At a recent Master Class seminar I held (for an accounting application), I found that one of the utilities I used to provide information generated as much interest as the information I presented about the software under discussion. In fact, for the IT professionals who were attending the class, this utility was more interesting than any of the software tips and solutions I presented during the class.

What provoked this interest? The way that I opened documents in Microsoft Word. After I discussed a particularly complicated feature, I opened an instructional document in Word and printed copies so attendees who wanted the instructions could collect the document from the printer. I had seven instructional documents, but to open them, I didn’t have to use the standard File, Open command, nor navigate through My Documents--I opened each document with a single click from my Work menu.

The Work menu is one of the most useful functions in Word and is unknown to most IT pros (and to the folks who write the Help files for Word), but anyone who introduces it to users is thanked effusively. This is the Word "trick" that brands you as an expert!

The Work menu is a way to provide easy, one-click access to documents that you use frequently. These can be documents that you’ll be working on for an extended period of time (such as a complicated report or a training manual), or documents you use frequently (boilerplates, forms, schedules, and so on).

Send these instructions for creating a Work menu to your users and wait for the thank-you cards!

To place the Work menu on a toolbar in Word 2003 and earlier, use the following steps:

1.Choose Tools, Customize and move to the Commands tab of the Customize dialog box.
2.In the Categories pane, scroll down to select Built-in Menus.
3.In the Commands pane, scroll down to select the Work Command.
4.Drag the Work text to any toolbar (the Menu bar, the Standard toolbar, or the Formatting toolbar).

Now that the Work menu is available, you can add documents to the Work list (each document becomes a command in the Work menu). Whenever you open a document that you use frequently, click Work, Add to Work Menu.

Hereafter, when you need to open that document you can select it from the Work menu instead of navigating through the folders and files in your documents folder.

When a document is no longer needed as a Work menu command, remove it from the list as follows:

1.Press Alt-Ctrl-Hyphen (use the hyphen on the top row of the keyboard, not the number pad), which turns your cursor into a fat hyphen.
2.Choose Work and click the appropriate document to remove that document from the command list.

This feature isn't available in Microsoft Office Word 2007, but a similar feature is offered in that you can pin a document to the Recent Documents list. Once pinned, the document appears on the list until you remove it, regardless of how long it's been since you used it, or how many documents you opened since the last time you used it. Use the following steps to pin your oft-used documents to the Recent Documents list:

1.Open the document you want to pin to the list.
2.Click the Office button (at the top of the Window).
3.Hover your mouse over the pushpin icon (it's lying on its side).
4.Select Pin this document to the Recent Documents list (the document's listing includes the pushpin icon, which is no longer lying down).
5.Select Unpin this document when you want to remove it from the list.

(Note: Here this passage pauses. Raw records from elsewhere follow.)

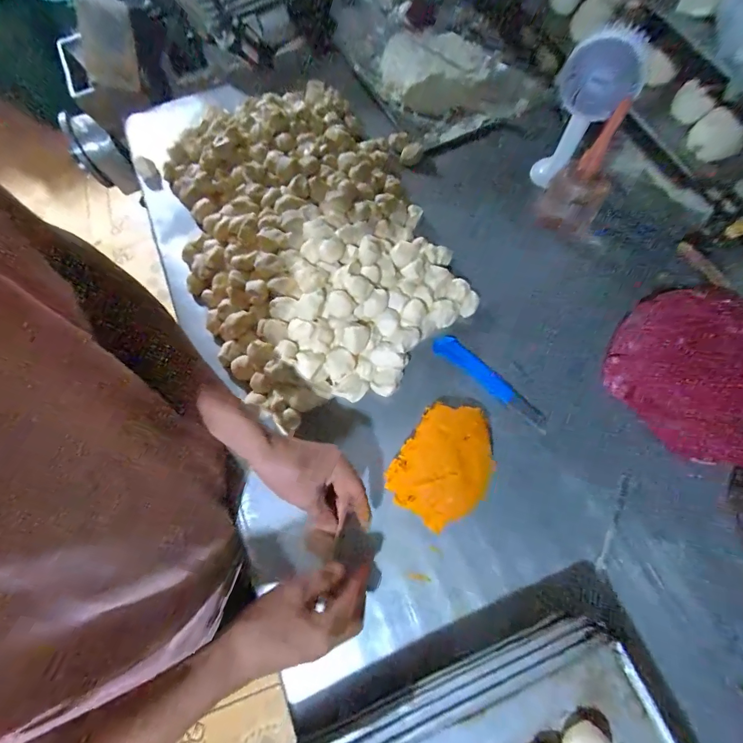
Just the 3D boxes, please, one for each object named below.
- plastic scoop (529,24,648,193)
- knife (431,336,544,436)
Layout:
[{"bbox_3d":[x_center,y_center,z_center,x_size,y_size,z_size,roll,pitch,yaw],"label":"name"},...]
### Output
[{"bbox_3d":[0.332,-0.399,0.611,0.110,0.244,0.071,24,71,12],"label":"plastic scoop"},{"bbox_3d":[0.176,0.010,0.557,0.194,0.012,0.036,39,75,16],"label":"knife"}]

One IT pro who distributed these instructions wrote to tell me about an additional advantage to this feature: Users no longer accidentally work on the wrong copy of a file. He told me that documents are stored on a central server, but sometimes users save a local copy so they can examine it (or think about it, or check their grammar, or whatever) and then accidentally load the local copy because they use the recent documents listed on the File menu. After the server-based copy becomes a command on the Work menu, or has a pushpin icon on the Recent Documents list, the user always selects the right file.